Generations tells a family story in an unconventional, but slightly gimmicky way. We meet a family whose daughter is in love with a young man, but he asks her if she can cook and it spurs a long conversation about whether or not she can cook. And whether or not the other women in her family could cook. The scenes are broken up by bursts of choral music and we soon learn that characters depart the scenes and their lines are also taken out of the scene. The scenes lose and gain meaning as a result of this writing trick, until we are left with just two characters onstage, mourning the loss of their other family members.
Written as a response to the AIDS crisis in South Africa, Generations premiered at the Young Vic in London in 2007 and is making its American premiere at Soho Rep in a co-production with The Play Company. The production, directed by Leah C. Gardiner, has weight and extreme emotion, but it occasionally feels manipulative of its audience as the music swirls around us and the dialogue gets more and more sparse. The actors seem unsure of themselves at times, or unsure of their dialects and unsure of how to play naturalistically a script that is so formally challenging. In this sense, the play feels like it’s high on concept, but the concept doesn’t fit with the words being spoken by the characters.

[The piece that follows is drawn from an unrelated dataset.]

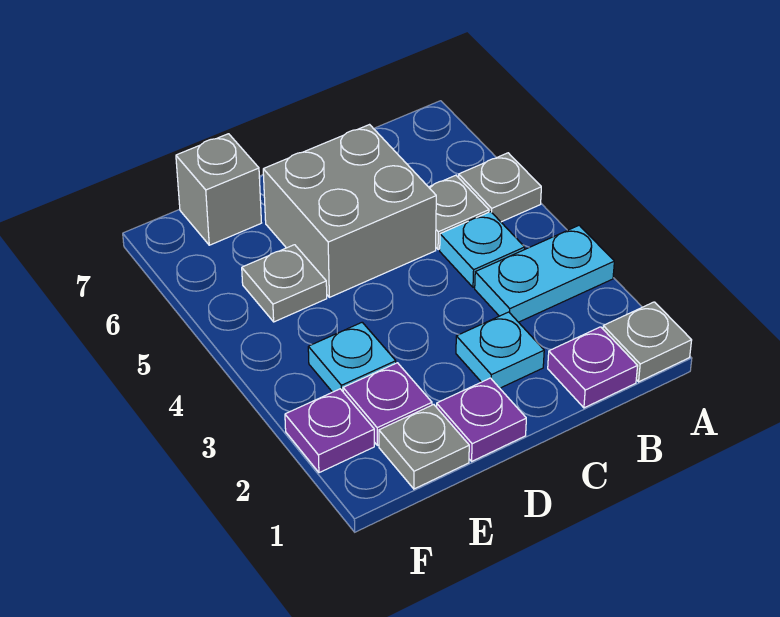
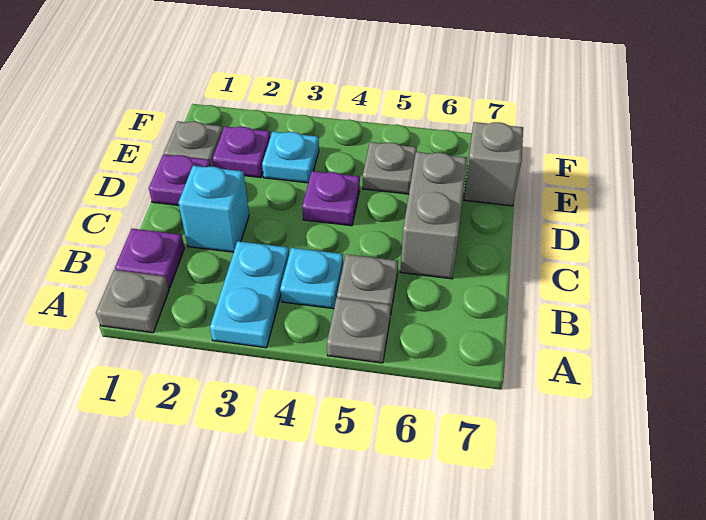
cyan 1x1 plate [456,312,544,388] -> cyan 1x1 brick [178,165,249,252]
grey 2x2 brick [263,125,436,297] -> grey 1x2 brick [400,152,467,279]
purple 1x1 plate [285,389,374,473] -> purple 1x1 plate moved to [302,171,360,226]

Originally, the production promised a South African meal for the audience after the performance, but during rehearsals and tech they abandoned this plan. This also seems to reflect the complicated understanding of both the play itself and the evening of theater that the production team hoped to present. Are we watching a concert, a play, an immersive experience or something entirely different? It seems that this question is explored but not answered by the production, and the experience of the show is certainly one that will force audience members to ask questions of themselves and of the production, but it’s not clear that those are the questions green hoped audiences would ask.